Gold has traded sideways to slightly down in Asian and early trading in London this morning. Gold was down 30 cents to $948.80 per ounce in trading in New York yesterday while silver was up 17 cents to $18.49 per ounce. The London AM Gold Fix at 1030 GMT this morning was at $944.50, £473.05 €598.28 (from $948.25, £470.60 and €600.31 yesterday). Thus, while gold was slightly down in euro and dollars it was stronger in pounds with the pound weakening on the deteriorating UK outlook (more below).
Gold is in a range between $905 and $955 and may look to consolidate at these levels. The fact that it continues to probe the higher end of this range suggests that the path of least resistance is to the upside. This is especially the case due to the litany of bad economic news from both sides of the Atlantic. The economic data in the U.S. yesterday was neutral at best with weekly jobless claims uninspiring and Q4 GDP falling to a sluggish 0.6%. The final GDP report also contained the first estimates of corporate profits for the fourth quarter. They fell 3.3%, down for the second straight quarter.
Today, the Commerce Department releases its February report on consumer incomes and spending, which should help gauge how well or ill the economy is faring in the current quarter. Even more important will likely be the University of Michigan Survey of consumer sentiment for March. If it shows further deterioration then the dollar will again come under pressure and gold will likely show strength.
The U.S. consumer accounts for 70% of the U.S. economy and consumer spending is under serious pressure from a weakening labour market, ongoing carnage in the housing industry, and massively indebted household balance sheets.
Similar issues are confronting the UK economy. The UK housing market continues to fall and consumer confidence has fallen to its lowest level in 15 years. The embattled Lehman Brothers have issued a report on the UK economy entitled the ‘Downward Spiral’ in which they estimate the chances of a UK recession at being 35%. We have said that a consumer and property driven UK recession was inevitable since 2005. Lehman Brothers say the prospects for the UK economy look particularly bleak for the next two years – and perhaps beyond.

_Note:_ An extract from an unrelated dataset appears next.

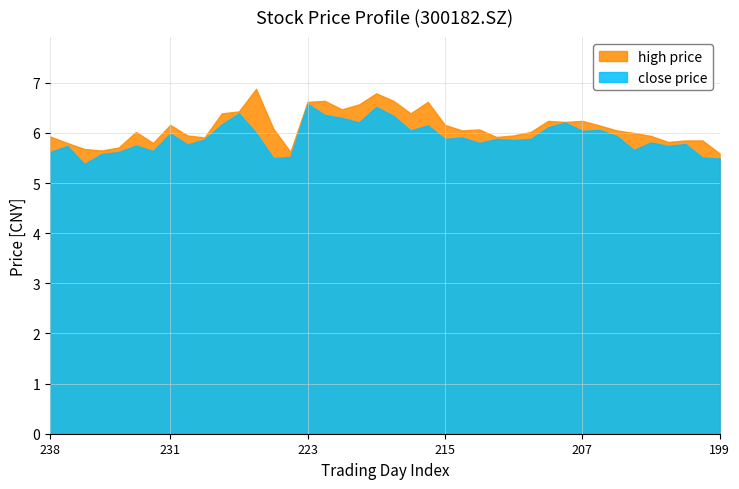

What is the smallest value displayed?

5.4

UK credit markets continue to show signs of seizing up with the LIBOR rate above 6% and continuing to reach new record highs. The FT reports that the credit crunch yesterday forced three of the UK’s biggest lenders to tighten up the supply of home loans and charge more for them in moves that are likely to put further pressure on the property market. Millions of home loan borrowers now face higher interest rates as banks pass on higher wholesale funding costs as conditions worsen in money markets.

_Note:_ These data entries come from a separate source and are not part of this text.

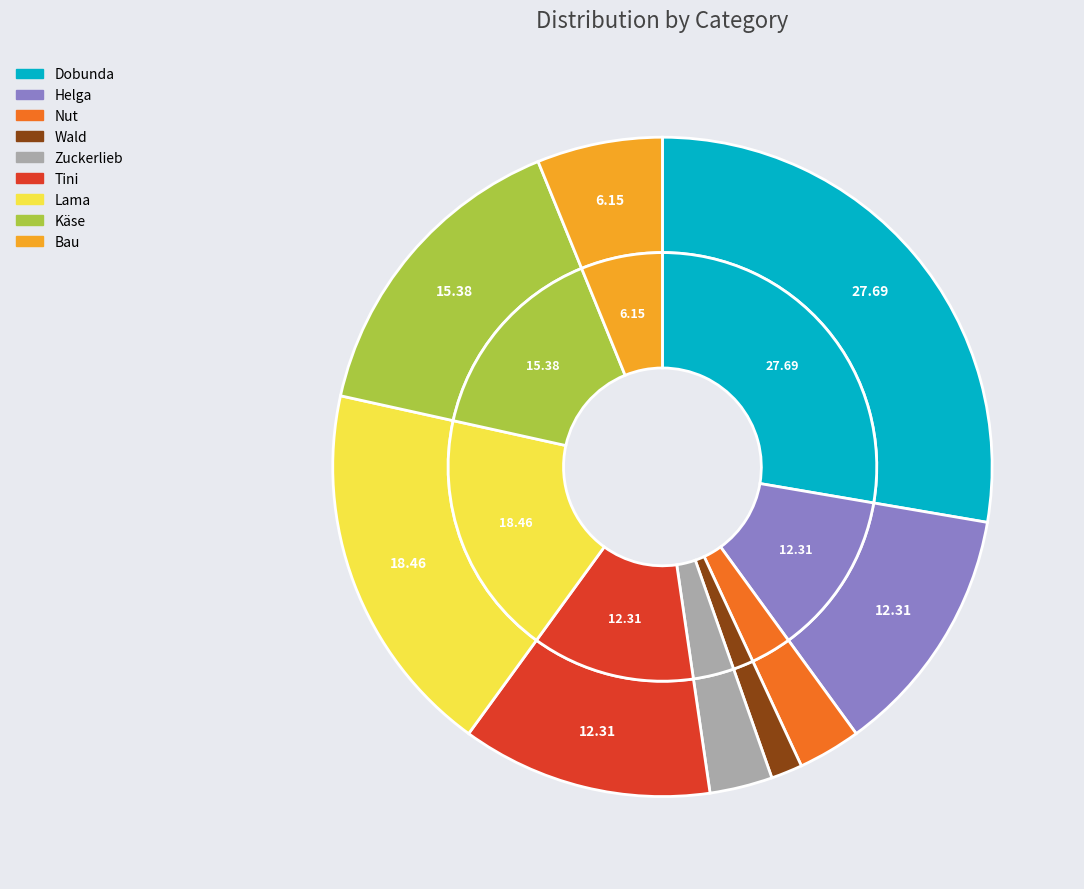

Count the number of slices in the pie.

9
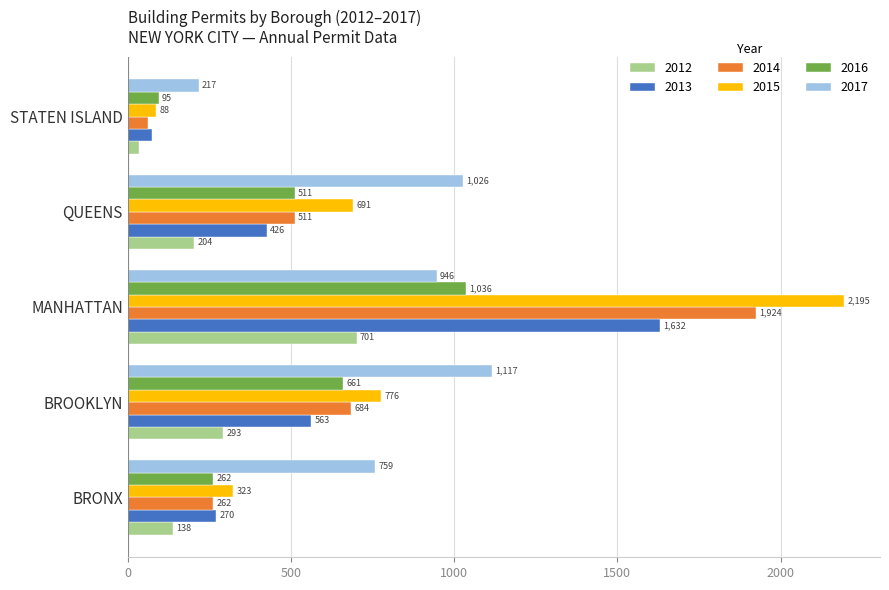

Is the value of 2013 at STATEN ISLAND greater than the value of 2017 at BROOKLYN?

No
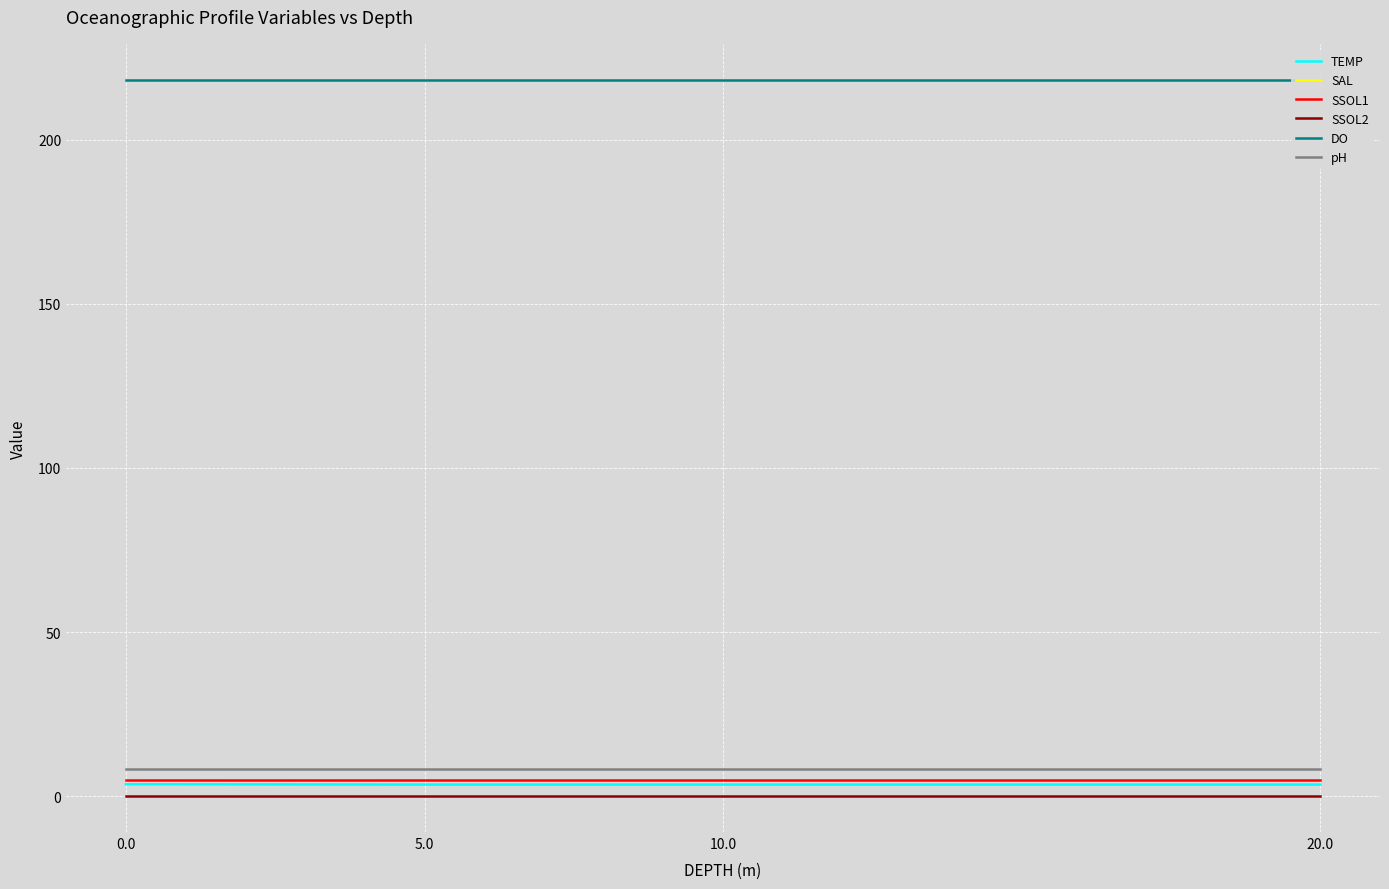

List the series in order of their peak value, lowest first.

SSOL2, SAL, TEMP, SSOL1, pH, DO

A recession has clearly arrived in the U.S. (and will likely soon reach the UK) – the question is how deep the recession becomes and whether a recession leads to a 1990s style Japanese deflationary recession, a 1930s style deflationary crash and depression or a 1920s style German hyperinflation or most likely a severe 1970s style stagflation with a combination of sharply falling asset prices and economic growth with competitive currency devaluations and severe inflation in the price of essential goods such as food and energy.
Gold’s Performance as a Safe Haven Asset
An example of gold’s historic role as a safe haven asset is seen in the following data. The industry performance of Physical Gold Versus the S&P 500 during eleven stock market declines of 15% or more in the Post-War period (since 1946).
Some exposure to gold should be included in all diversified portfolios. In the same way that every major Central Bank in the world continues to maintain huge reserves of gold bullion in order to help prevent systemic or monetary crisis, so too should private investors and institutions invest, save and own gold. A good rule of thumb would be a minimum allocation of around 10% to gold and related gold-investments. The wise old Wall Street saying – “Put ten percent of your money in gold and hope it doesn’t work”, is particularly applicable in today’s fast changing and increasingly uncertain macroeconomic, financial and geopolitical world.
Support and Resistance
Gold’s support is now between $900 and $906 and below that strong support is at previous resistance at the 1980 record nominal high of $860. Resistance is at the recent new record nominal high of $1030.80 and $1000.
Silver is trading at $18.35/18.42 at 1100GMT.
Platinum is trading at $2030/2040 (1100 GMT).
Palladium is trading at $446/452 per ounce (1100GMT).